Fung observed that Meta is currently shifting to a modular architecture and outsourcing workloads to conserve capital.

Finally, Dell’Oro’s analysis saw Microsoft’s data center CapEx grow significantly in 3Q23, exceeding expectations, per Fung’s assessment.

He added that Microsoft plans to expand its data center footprint amid its continuing investment in AI.

Sluggish Enterprise Spending Persists
Fung said that as his firm awaits 3Q23 earnings results from data center system vendors, Dell’Oro expects another quarter of sluggish growth for the enterprise market — extending a downturn that has transpired since the beginning of the year.

In the analyst’s view, results announced by most of the major server and storage component vendors suggest that while the ongoing inventory corrections for general-purpose computing may have passed the low-point, the recovery for components is happening at a cautious pace.

Why so?
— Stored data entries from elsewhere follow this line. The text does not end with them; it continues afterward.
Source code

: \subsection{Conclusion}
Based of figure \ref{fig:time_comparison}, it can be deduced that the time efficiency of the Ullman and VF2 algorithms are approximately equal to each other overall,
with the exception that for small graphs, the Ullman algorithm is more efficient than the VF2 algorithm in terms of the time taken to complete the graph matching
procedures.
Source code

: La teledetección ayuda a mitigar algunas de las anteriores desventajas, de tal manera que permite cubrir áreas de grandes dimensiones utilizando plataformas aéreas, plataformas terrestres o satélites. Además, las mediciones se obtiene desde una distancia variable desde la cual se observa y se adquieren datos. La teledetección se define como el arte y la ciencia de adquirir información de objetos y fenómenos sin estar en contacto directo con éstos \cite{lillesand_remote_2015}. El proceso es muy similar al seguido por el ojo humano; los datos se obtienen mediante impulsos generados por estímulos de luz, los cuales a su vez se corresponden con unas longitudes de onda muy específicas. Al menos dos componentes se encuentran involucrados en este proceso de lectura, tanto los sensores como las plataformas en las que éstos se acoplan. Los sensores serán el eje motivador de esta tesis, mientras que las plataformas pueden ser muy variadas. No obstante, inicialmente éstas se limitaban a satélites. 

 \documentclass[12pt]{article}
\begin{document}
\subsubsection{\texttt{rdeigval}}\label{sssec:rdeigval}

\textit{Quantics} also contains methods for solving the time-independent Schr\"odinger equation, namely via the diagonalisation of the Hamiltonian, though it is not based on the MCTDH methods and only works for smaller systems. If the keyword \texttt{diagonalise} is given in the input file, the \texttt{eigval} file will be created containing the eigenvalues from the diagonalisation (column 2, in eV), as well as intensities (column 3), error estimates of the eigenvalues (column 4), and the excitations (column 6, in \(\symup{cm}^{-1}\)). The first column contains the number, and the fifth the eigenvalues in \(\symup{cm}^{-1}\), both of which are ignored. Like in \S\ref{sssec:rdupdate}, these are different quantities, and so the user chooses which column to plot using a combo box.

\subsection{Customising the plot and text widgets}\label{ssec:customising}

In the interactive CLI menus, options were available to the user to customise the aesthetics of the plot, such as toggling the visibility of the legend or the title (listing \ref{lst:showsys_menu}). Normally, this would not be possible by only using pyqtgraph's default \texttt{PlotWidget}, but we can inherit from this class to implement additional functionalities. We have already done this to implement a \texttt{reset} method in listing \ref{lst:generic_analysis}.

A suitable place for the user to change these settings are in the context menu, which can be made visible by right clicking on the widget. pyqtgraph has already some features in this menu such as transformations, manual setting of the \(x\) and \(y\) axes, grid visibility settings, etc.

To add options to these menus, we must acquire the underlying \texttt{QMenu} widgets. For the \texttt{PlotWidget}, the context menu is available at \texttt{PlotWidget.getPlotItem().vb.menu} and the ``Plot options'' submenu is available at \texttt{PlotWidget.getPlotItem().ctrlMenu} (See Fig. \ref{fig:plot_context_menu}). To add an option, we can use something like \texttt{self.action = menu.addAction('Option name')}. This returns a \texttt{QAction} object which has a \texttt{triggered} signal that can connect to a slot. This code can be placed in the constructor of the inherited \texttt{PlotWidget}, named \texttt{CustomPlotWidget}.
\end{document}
Given that global cloud spending will not likely be significantly higher next year, Fung said a great deal of uncertainty surrounds the enterprise recovery next year.

Data Center Chips and Components Outlook
Fung said that, in general, Dell’Oro saw server CPU demand trending moderately higher in the third quarter, aided by server refreshes for the latest Intel Sapphire Rapids and AMD Genoa -based platforms.

The analyst added that memory vendors are experiencing some momentum in the transitioning of DDR5-based platforms, while HDD vendors are still encountering demand weakness related to excess inventories.

However, according to Fung, “everything related to accelerated computing for AI applications remains strong from a compute, networking and physical infrastructure standpoint.”

Dell’Oro expects supplies for NVIDIA GPUs to remain tight in the coming year, with viable alternative platforms from AMD and Intel possibly providing some relief to the market.

Fung noted that Dell’Oro’s newly added “Data Center IT Semiconductors and Components” report will provide more insight into cloud and enterprise server and storage system deployments.

The report will cover server components such as: CPUs, accelerators including GPUs, FPGAs and custom AI chips; as well as storage drives, memory, and network adapters.

Dell’Oro Group plans to publish its full 3Q23 Data Center CapEx report in December.